Saturday, September 1, 2007:
Two days in a row. Although this will be, in part, a continuation of yesterday. But then, most of my days are a continuation of what I was already doing, and I certainly hope the ability to continue remains with me for a while longer.
I mowed again. First, I finished the open pasture I was mowing yesterday. The other half of this whole pasture (more or less) is in significant disarray. Two years ago, I had this area, which was mostly wooded, bulldozed. What followed was a drought that one of the locals to me was the worst he had ever seen (and this man is in his seventies). So this remained mostly bare dirt, interspersed with the unburned stumps that were left over from the clearing. This spring we had enough rainfall for me to take the risk to seed it, and with the continued good rainfall we had, the seed sprouted, as did every weed seed in the field. So I am mowing this part, too, an effort that will also have to include cleaning up the old burn piles. A few of these are grown so thick with overgrowth that I may have to spray them with diesel and burn the weeds to be able to see what I need to do.

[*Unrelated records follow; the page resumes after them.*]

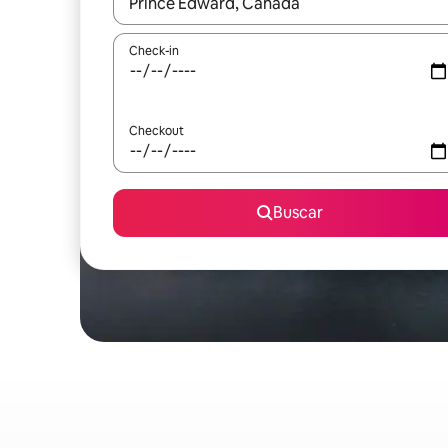
Quando os resultados estiverem disponíveis, expl
Check-in
Checkout
Buscar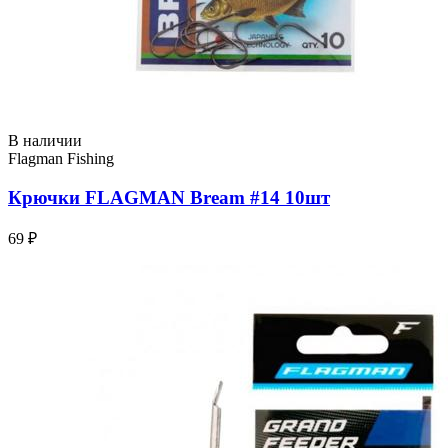
В наличии
Flagman Fishing
Крючки FLAGMAN Bream #14 10шт
69 ₽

Yesterday I prepared a special test copy of my Sims2 Anim Exporter plug-in for Juliette, but I inserted the correction factor she had been working on in a location where I should have had the rotation reversed (negated). So after getting her report of the backwards correction, I redid it and shipped it off. Because she lives on another continent, this means another day went by, since by the time I read her reports and respond, it is already past bedtime for her. Of course, by the time she gets going, I am in bed. I suppose it is a good thing this isn't a commercial effort, or some efficiency expert might report this bottleneck to upper management, creating an opportunity for a reorganization. I could lose my job!
Speaking of which, I need to get cranking again on the animation compiler. I have to get the Events part completed, so I can utilize the animation disassembler or the animation parser to finalize the debugging of the decomposition/recomposition process. To make me feel even lazier, the code I need to pack and unpack the strings has already been written, it just needs cut and pasted from the Animation Exporter plug-in.
Friday, August 31, 2007:
Today is right at a month since the last site update. But maybe I can do better. At any rate, as you can expect in Texas the weather today was hot. I worked this morning mowing weeds. For those not familiar with farming, as time goes by in the warm season, the weeds get taller than the grass. Besides sucking away the water from the soil, they shade the grass, slowing it's growth. In general, the cattle will not eat most of the weeds, unless there is no choice. So, by setting a mower up at six inches or so and mowing the pasture, the weeds get cut off and the grass does not. This reinvigorates the growth of the grass, and reduces the weeds over time, because less of them are able to go to seed.
So today I mowed several acres, maybe five or so. I have never applied a real scientific approach to how much I can get done, but it seems like I average between one and two acres an hour, depending on the overall grass and weed height. It tried to rain this afternoon, but after I put the tractor away the clouds left, although we did get a small bit of rain this evening.
As far as rain goes, we have had a good year. We are close to double the average annual rainfall, measured over the last twelve months. August is a hot, dry month, but this year we had some rain almost every week, totaling a little under 3 inches, while last year we had about half an inch.